Ma décision est prise. Folle. Comme souvent, comme toujours.
— Tu m’as dit qu’il existait une morgue, chez toi. Il va falloir y porter le corps avec un maximum de discrétion. Je m’en chargerai en compagnie de M. Blanc, mon assistant.
— Et ne pas prévenir les autorités ?
— Pas pour le moment. Cette fois, il est net qu’on a tué ce curiste de cette façon pour que le scandale soit total, qu’il éclate avec fracas et frappe par sa cruauté. Si on le camoufle, le meurtrier va se poser des questions. Déjà, l’assassinat de l’Italienne n’a fait aucune vague. Celui ou celle — voire ceux — qui fout(ent) la merde va (vont) s’impatienter et être amené(s) à réagir. C’est là que nous aurons une chance de le (la, les) démasquer.
— Tu trouves qu’il n’y a pas encore eu suffisamment de grabuge dans cette taule ?

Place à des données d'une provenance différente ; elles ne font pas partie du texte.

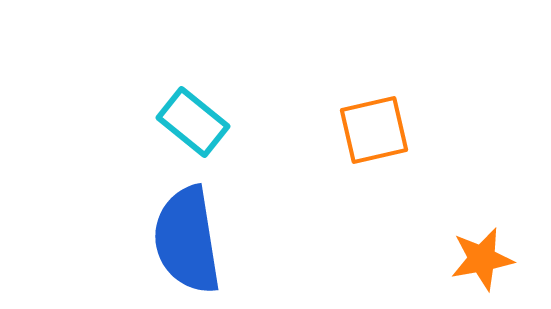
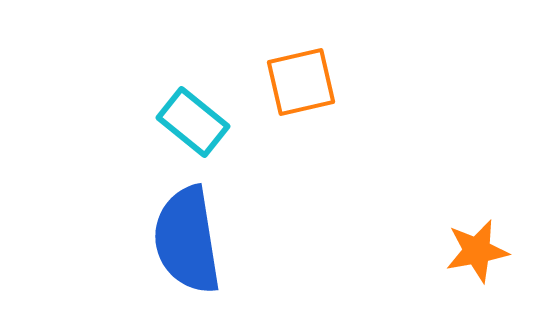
orange square: moved 73 px left, 48 px up
orange star: moved 5 px left, 8 px up
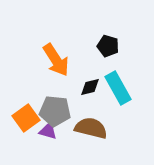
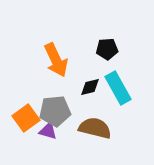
black pentagon: moved 1 px left, 3 px down; rotated 20 degrees counterclockwise
orange arrow: rotated 8 degrees clockwise
gray pentagon: rotated 12 degrees counterclockwise
brown semicircle: moved 4 px right
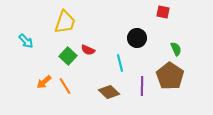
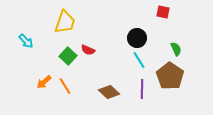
cyan line: moved 19 px right, 3 px up; rotated 18 degrees counterclockwise
purple line: moved 3 px down
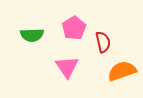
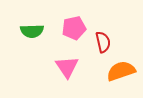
pink pentagon: rotated 20 degrees clockwise
green semicircle: moved 4 px up
orange semicircle: moved 1 px left
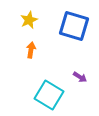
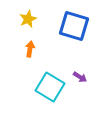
yellow star: moved 1 px left, 1 px up
orange arrow: moved 1 px left, 1 px up
cyan square: moved 1 px right, 8 px up
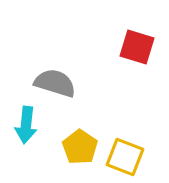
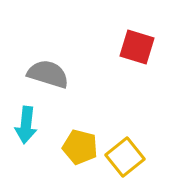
gray semicircle: moved 7 px left, 9 px up
yellow pentagon: rotated 20 degrees counterclockwise
yellow square: rotated 30 degrees clockwise
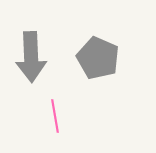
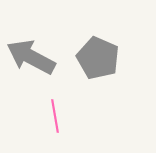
gray arrow: rotated 120 degrees clockwise
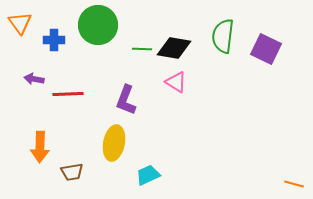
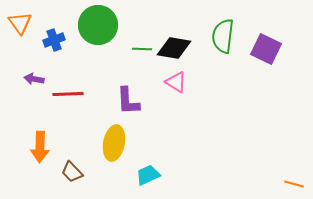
blue cross: rotated 20 degrees counterclockwise
purple L-shape: moved 2 px right, 1 px down; rotated 24 degrees counterclockwise
brown trapezoid: rotated 55 degrees clockwise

— Peut-être en faudra-t-il davantage pour découvrir la vérité !
— Charmante perspective !
— Il n’y a plus personne dans les couloirs à partir de quelle heure ?

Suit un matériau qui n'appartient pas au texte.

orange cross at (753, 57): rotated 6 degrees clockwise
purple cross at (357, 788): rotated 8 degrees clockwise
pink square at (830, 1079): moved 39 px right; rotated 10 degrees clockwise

— Midi trente. Jusqu’à quatorze heures, c’est bon. Vous ne risquerez de rencontrer que des employés.
— Il va nous falloir un grand chariot à linge, du linge et l’emplacement de ta putain de morgue.
Pinaud réapparaît. Il a une superbe toile d’araignée sur l’épaule gauche et des traces de poussière un peu partout.
— On a fait un branchement sur la canalisation qui alimente cette cabine, nous apprend l’ancêtre. Elle peut être déviée sur un grand réservoir de plastique contenant de l’acide. Le meurtrier a interrompu un bref instant le circuit normal pour enclencher la déviation. Je suppose en conséquence que ce n’était pas ce monsieur qui était visé, mais n’importe quel curiste qui pratiquerait cette cabine ; à moins que ce local ne fût affecté spécialement au défunt ?
— Non, non, c’est variable, confirme Alexis Clabote.
— Bien, dit César. Il était loisible de bricoler la canalisation de cette cabine parce que c’est elle qui est contiguë au sas d’induction.
— Donc, souligne Alex avec une espèce de délectation morbide, c’est bien moi qui suis visé ! C’est mon institut qu’on cherche à assassiner à travers mes clients.
— Exactement, convient durement l’inspecteur principal Pinaud.